**EXTRAIT DU DOCUMENT**.
Lydie Salvayre
Lydie Salvayre

Doté de 200.000 francs, le prix Novembre 1997 a été décerné à Lydie Salvayre pour La Compagnie des spectres, publié au Seuil. Les jurés du prix Novembre ont ainsi rattrapé les votes des grands prix littéraires français pour lesquels elle a été une candidate malheureuse. Elle était arrivée en deuxième position aux Goncourt et Renaudot. Lydie Salvayre prend sa revanche avec ce prix, grassement doté par Cassegrain graveur. Créé en 1989, il se veut dès l'origine un Anti-Goncourt et veut "récompenser en toute indépendance le meilleur roman ou texte, écrit en français et paru dans l'année". Il comprend, à l'inverse des autres jurys, une présidence et un jury tournants. Présidé par Daniel Schneidermann, il se compose actuellement notamment des écrivains Julian Barnes, Bernard Frank, Jean-François Revel, Philippe Sollers et Mario Vargas Llosa. La lauréate l'a emporté au deuxième tour. Ont également obtenu des voix: Pierre Michon pour Trois auteurs (Verdier) et Jean-Paul Kauffmann pour La Chambre noire de Longwood (Table ronde).

La Compagnie des spectres est un huis clos à trois personnages: une mère, une fille et un huissier que la vieille femme croit être un milicien de Vichy. Le roman couronné alors que se déroule le procès Papon, "n'est pas une fable politique sur Papon ou Vichy", assure Lydie Salvayre, qui semble lasse des références à Vichy. "C'est autre chose que ce renvoi à l'actualité. Il y a notamment le lien de la mère et de la fille. Cela pourrait se passer n'importe où et sous un autre régime. Le roman a été écrit en mai 1996 et j'étais loin de ces histoires de procès".

Lydie Salvayre, pédo-psychiatre de 51 ans, fille d'immigrés espagnols arrivés en France en 1939, est déjà l'auteur de quatre romans, La Déclaration, La Vie commune, La Médaille et La Puissance des mouches. Elle vient également de publier un petit livre "écrit d'un jet, au lendemain de la remise du manuscrit de La Compagnie des spectres: Quelques conseils utiles aux élèves huissiers (Verticales).

**INFORMATIONS FOURNIES**.
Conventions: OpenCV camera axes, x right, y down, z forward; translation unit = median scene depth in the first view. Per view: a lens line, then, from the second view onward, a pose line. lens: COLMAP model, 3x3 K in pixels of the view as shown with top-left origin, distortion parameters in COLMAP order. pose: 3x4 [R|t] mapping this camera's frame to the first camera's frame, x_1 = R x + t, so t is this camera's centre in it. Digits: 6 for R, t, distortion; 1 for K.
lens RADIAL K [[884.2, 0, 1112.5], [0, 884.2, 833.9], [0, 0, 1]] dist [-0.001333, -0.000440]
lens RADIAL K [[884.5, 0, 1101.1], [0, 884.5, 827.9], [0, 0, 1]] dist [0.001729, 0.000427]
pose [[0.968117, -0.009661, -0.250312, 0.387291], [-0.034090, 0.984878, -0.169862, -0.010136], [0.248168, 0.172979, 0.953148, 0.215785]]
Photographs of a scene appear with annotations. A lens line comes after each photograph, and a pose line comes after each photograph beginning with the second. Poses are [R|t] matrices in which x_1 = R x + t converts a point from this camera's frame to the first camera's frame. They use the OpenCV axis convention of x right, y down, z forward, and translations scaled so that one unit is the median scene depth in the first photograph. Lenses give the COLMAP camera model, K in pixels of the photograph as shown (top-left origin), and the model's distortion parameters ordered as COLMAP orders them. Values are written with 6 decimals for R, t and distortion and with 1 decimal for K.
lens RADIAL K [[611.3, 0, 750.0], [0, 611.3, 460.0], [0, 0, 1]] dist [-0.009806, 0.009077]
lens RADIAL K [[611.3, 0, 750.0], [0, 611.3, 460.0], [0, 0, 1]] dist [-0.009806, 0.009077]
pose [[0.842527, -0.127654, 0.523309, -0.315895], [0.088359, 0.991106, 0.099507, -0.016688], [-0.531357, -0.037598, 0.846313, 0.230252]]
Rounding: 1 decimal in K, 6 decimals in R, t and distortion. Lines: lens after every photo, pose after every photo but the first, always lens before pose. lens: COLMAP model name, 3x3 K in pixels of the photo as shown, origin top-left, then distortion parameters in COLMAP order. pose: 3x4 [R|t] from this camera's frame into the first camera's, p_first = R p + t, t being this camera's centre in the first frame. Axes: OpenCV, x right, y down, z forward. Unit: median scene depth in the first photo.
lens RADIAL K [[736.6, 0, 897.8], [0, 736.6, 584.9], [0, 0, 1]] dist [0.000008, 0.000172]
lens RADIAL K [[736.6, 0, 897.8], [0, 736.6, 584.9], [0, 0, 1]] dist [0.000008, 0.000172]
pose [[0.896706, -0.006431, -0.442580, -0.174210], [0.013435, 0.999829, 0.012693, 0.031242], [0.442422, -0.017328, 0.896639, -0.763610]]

**ÉNONCÉ DU PROBLÈME**. Dans le texte sur Lydie Salvayre, plus haut, reproduisez à l'identique tout ce qui va de « Lydie Salvayre, pédo-psychiatre » jusqu'à « élèves huissiers (Verticales). ».

**RÉPONSE AU PROBLÈME**.
Lydie Salvayre, pédo-psychiatre de 51 ans, fille d'immigrés espagnols arrivés en France en 1939, est déjà l'auteur de quatre romans, La Déclaration, La Vie commune, La Médaille et La Puissance des mouches. Elle vient également de publier un petit livre "écrit d'un jet, au lendemain de la remise du manuscrit de La Compagnie des spectres: Quelques conseils utiles aux élèves huissiers (Verticales).